Jerman, ”Hak pasien untuk menentukan nasib sendiri berada di atas prinsip memberikan bantuan dan mempertahankan kehidupan. Hasilnya: transfusi darah tidak boleh diberikan bertentangan dengan kehendak pasien.”—”Herz Kreislauf”, Agustus 1987.

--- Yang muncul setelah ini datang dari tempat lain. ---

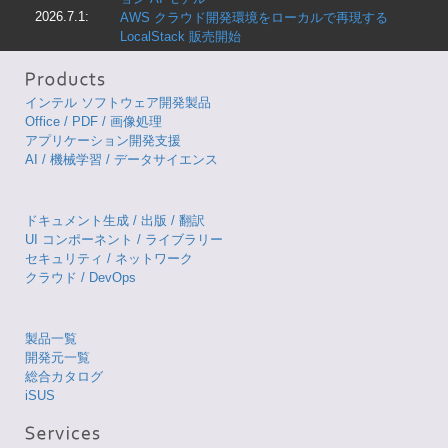
2026.7.1:
AWS クラウド開発環境をローカルで再現する
LocalStack 販売開始
インテル ソフトウェア開発製品
Office / PDF / 画像処理
アプリケーション開発支援
AI / 機械学習 / データサイエンス
ドキュメント生成 / 出版 / 翻訳
UI コンポーネント / ライブラリー
セキュリティ / ネットワーク
クラウド / DevOps
製品一覧
開発元一覧
総合カタログ
iSUS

Jepang, ”Tidak ada ’mutlak’ dalam dunia medis. Dokter-dokter yakin bahwa haluan pengobatan modern adalah yang terbaik dan menjalaninya, tetapi mereka tidak boleh memaksakan setiap rincian sebagai ’mutlak’ atas pasien. Pasien juga harus mempunyai kebebasan memilih.”—”Minami Nihon Shimbun”, 28 Juni 1985.
[Kotak di hlm. 21]
”Saya mendapati keluarga-keluarga [Saksi-Saksi Yehuwa] sangat erat ikatannya dan pengasih,” demikian laporan Dr. Lawrence S. Frankel. ”Anak-anak dididik dengan baik, pengasih, dan penuh hormat. . . . Bahkan tampaknya ada kemungkinan mereka lebih taat kepada keputusan para dokter, yang menunjukkan suatu upaya untuk memperlihatkan persetujuan akan campur tangan medis sejauh itu diizinkan oleh kepercayaan mereka.”—Department of Pediatrics, M. D. Anderson Hospital and Tumor Institute, Houston, U.S.A., 1985.
[Kotak di hlm. 22]
”Saya khawatir bahwa bukan suatu hal yang tidak lazim,” komentar Dr. James L. Fletcher, Jr., ”bagi keangkuhan profesional untuk memalsukan penilaian medis yang sehat. Pengobatan yang dianggap ’paling baik dewasa ini’ di kemudian hari akan disesuaikan atau dibuang. Yang mana lebih berbahaya, ’orang-tua yang religius’ atau dokter yang angkuh yang yakin bahwa pengobatannya mutlak penting?”—”Pediatrics”, Oktober 1988.